Część rozmówczyń Moniki Fijewskiej pamięta jeszcze czasy PRL-u, kiedy mundur i służba nikomu nie kojarzyły się pozytywnie. Kobiety, które do służby zgłosiły się zaraz po upadku komunizmu, nie było nawet mundurów, dlatego bardzo często szyły je sobie same. Część bohaterek powieści dopiero niedawno zaczęła służbę, a kolejna ich część przez wybitne osiągnięcia i spektakularne akcje zapisała się na kartach historii Polskiej Policji. Te policjantki towarzyszą ofiarom wypadków, przekazują matkom informacje o tragicznej śmierci ich dzieci, to w ich ramionach chowają się ofiary przemocy domowej.
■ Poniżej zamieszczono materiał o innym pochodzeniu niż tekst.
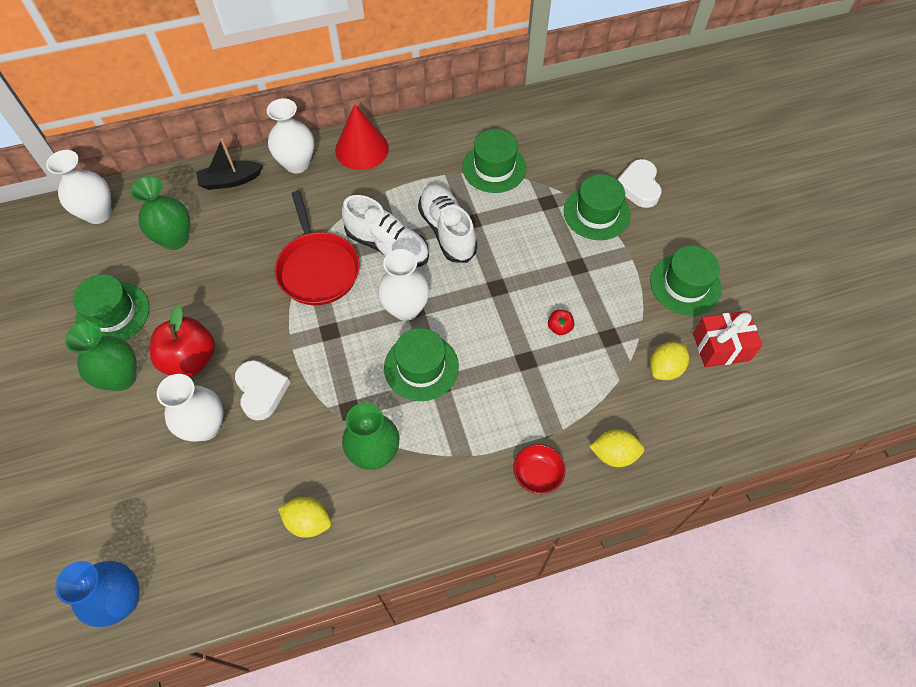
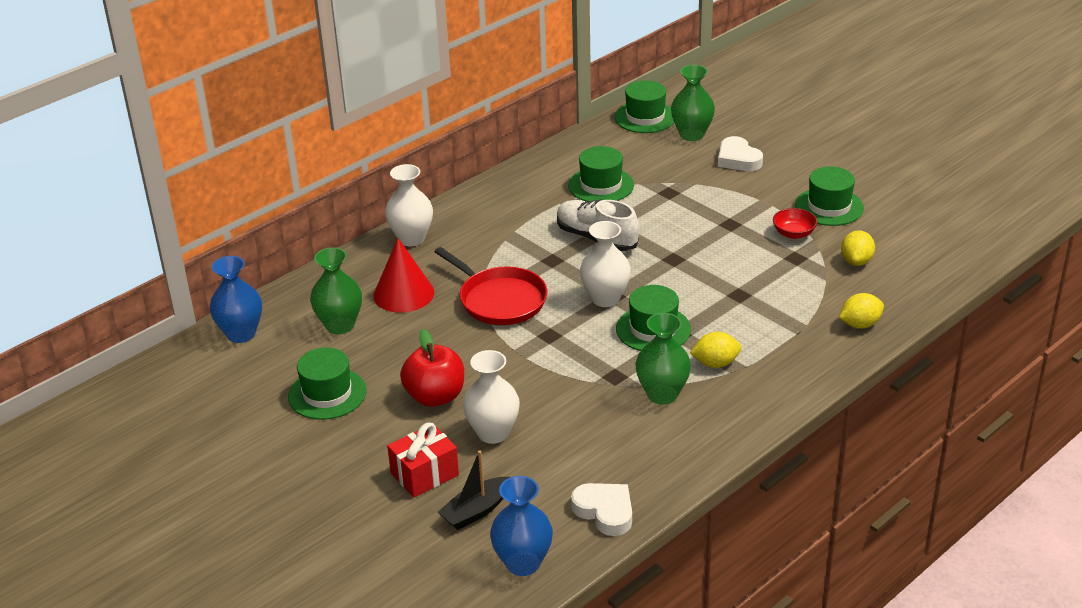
camera: 25 degrees left, 25 degrees down
(98, 213) = (241, 334): white vase -> blue vase
(121, 378) = (379, 431): green vase -> green vase (691, 135)
(230, 180) = (356, 270): black boat -> black boat (476, 511)
(261, 391) = (523, 393): white heart -> white heart (605, 511)
(308, 521) = (643, 455): yellow lemon -> yellow lemon (715, 363)
(362, 149) = (465, 210): red cone -> red cone (403, 294)
(387, 246) = (551, 265): white shoe -> none
(537, 474) = (809, 357): red bowl -> red bowl (793, 233)
(559, 327) = (749, 266): red apple -> none
(596, 213) = (717, 186): green hat -> green hat (645, 117)
(721, 347) = (889, 234): red gift -> red gift (424, 474)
Stoją na czele policyjnych kordonów w trakcie strajków kobiet, ale sercem solidaryzują się z protestującymi.
Jednak brutalna codzienność to nie wszystkie tematy, które porusza autorka. Praca w policji bardzo często wiąże się z mobbingiem, molestowaniem i zniewagą. Zdecydowana większość rozmówczyń wyznaje, że niejednokrotnie padła ofiarą tego typu przemocy zarówno ze strony kolegów, jak i ich przełożonych. Niestety w instytucji takiej jak Polska Policja, niewiele mogą zdziałać. Mają związane ręce, bo zwyczajny kodeks pracy je nie obowiązuje. Muszą zgłaszać tego typu przypadki prosto do sądu, co wiążę się nawet z kilkuletnią batalią w tej sprawie. Bardzo często z góry skazaną na porażkę.
Chociaż większość z nich otwarcie mówi, że praca w policji to przywilej i nie żałują swoich decyzji, to bez wątpienia nie jest to łatwy kawałek chleba. Każdego dnia muszą zmagać się z seksistowskimi uwagami, lekceważeniem i agresją, a jednak z jakiś powodów dalej wykonują swoją misję. Często zadają sobie pytanie: ile dam jeszcze radę, ale każdego poranka zakładają mundur i rozpoczynają służbę. „Policjantki. Kobiece oblicze polskich służb” to kawał świetnej, ale także szokującej i momentami wbijającej w fotel lektury. Cieszę się, że powstają tego typu książki, bo dzięki nim możemy docenić pracę tych, na których zazwyczaj nie zwracamy uwagi albo mamy negatywne konotacje z nim związane.